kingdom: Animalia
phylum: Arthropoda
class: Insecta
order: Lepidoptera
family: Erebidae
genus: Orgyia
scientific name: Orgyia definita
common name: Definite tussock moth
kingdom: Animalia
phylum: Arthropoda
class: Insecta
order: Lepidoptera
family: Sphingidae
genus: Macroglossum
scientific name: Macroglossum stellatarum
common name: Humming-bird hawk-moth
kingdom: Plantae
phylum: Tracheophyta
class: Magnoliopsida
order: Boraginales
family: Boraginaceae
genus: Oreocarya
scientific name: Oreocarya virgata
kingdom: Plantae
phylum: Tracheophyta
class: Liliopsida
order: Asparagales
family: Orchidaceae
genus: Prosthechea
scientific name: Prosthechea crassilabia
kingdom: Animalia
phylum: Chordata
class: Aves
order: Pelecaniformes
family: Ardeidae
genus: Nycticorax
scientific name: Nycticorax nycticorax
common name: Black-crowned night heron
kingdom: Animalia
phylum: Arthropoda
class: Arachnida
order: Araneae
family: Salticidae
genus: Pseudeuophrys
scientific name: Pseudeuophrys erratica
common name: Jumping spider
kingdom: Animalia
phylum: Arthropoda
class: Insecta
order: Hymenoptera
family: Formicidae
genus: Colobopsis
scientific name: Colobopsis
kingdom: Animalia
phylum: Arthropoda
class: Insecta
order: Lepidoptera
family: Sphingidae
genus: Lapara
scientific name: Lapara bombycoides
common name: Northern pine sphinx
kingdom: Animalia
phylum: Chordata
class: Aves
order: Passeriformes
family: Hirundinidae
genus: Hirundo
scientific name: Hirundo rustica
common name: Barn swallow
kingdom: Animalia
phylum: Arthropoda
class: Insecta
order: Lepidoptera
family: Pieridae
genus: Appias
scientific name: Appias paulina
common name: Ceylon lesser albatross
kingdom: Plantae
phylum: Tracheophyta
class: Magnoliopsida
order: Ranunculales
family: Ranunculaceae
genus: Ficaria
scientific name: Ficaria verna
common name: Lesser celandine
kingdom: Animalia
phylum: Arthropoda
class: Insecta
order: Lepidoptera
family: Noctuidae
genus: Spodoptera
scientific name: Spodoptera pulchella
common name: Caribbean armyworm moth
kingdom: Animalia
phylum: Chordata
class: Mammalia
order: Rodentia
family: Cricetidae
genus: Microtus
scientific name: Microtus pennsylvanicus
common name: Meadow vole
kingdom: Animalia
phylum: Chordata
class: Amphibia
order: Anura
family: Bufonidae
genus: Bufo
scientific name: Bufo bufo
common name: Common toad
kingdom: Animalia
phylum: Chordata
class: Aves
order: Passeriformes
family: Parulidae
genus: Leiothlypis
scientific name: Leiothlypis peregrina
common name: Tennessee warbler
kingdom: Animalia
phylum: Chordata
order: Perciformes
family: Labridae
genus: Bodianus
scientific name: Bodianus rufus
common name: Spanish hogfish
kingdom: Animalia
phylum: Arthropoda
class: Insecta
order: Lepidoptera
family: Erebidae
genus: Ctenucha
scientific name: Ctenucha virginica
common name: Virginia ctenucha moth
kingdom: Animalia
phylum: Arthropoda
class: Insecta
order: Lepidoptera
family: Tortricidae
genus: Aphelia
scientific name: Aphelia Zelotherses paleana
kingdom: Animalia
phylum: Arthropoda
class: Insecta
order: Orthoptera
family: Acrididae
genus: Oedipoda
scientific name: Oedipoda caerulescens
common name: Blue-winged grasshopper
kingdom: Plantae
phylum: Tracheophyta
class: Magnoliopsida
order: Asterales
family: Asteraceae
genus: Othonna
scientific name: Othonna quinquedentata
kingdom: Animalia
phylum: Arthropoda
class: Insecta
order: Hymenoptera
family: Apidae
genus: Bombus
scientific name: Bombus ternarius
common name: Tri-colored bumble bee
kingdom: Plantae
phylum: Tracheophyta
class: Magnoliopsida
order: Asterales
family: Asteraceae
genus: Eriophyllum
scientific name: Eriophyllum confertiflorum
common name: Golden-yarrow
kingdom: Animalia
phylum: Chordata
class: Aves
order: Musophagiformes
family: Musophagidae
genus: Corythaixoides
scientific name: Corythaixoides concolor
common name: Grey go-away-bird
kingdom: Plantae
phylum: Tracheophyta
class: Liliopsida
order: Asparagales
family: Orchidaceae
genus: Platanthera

..............................

◆ WRITTEN EXERCISE:
Print the lines from the start of the rows up to and including the line with "scientific name: Appias paulina", reproducing each one without any change.

◆ EXERCISE RESULT:
kingdom: Animalia
phylum: Arthropoda
class: Insecta
order: Lepidoptera
family: Erebidae
genus: Orgyia
scientific name: Orgyia definita
common name: Definite tussock moth
kingdom: Animalia
phylum: Arthropoda
class: Insecta
order: Lepidoptera
family: Sphingidae
genus: Macroglossum
scientific name: Macroglossum stellatarum
common name: Humming-bird hawk-moth
kingdom: Plantae
phylum: Tracheophyta
class: Magnoliopsida
order: Boraginales
family: Boraginaceae
genus: Oreocarya
scientific name: Oreocarya virgata
kingdom: Plantae
phylum: Tracheophyta
class: Liliopsida
order: Asparagales
family: Orchidaceae
genus: Prosthechea
scientific name: Prosthechea crassilabia
kingdom: Animalia
phylum: Chordata
class: Aves
order: Pelecaniformes
family: Ardeidae
genus: Nycticorax
scientific name: Nycticorax nycticorax
common name: Black-crowned night heron
kingdom: Animalia
phylum: Arthropoda
class: Arachnida
order: Araneae
family: Salticidae
genus: Pseudeuophrys
scientific name: Pseudeuophrys erratica
common name: Jumping spider
kingdom: Animalia
phylum: Arthropoda
class: Insecta
order: Hymenoptera
family: Formicidae
genus: Colobopsis
scientific name: Colobopsis
kingdom: Animalia
phylum: Arthropoda
class: Insecta
order: Lepidoptera
family: Sphingidae
genus: Lapara
scientific name: Lapara bombycoides
common name: Northern pine sphinx
kingdom: Animalia
phylum: Chordata
class: Aves
order: Passeriformes
family: Hirundinidae
genus: Hirundo
scientific name: Hirundo rustica
common name: Barn swallow
kingdom: Animalia
phylum: Arthropoda
class: Insecta
order: Lepidoptera
family: Pieridae
genus: Appias
scientific name: Appias paulina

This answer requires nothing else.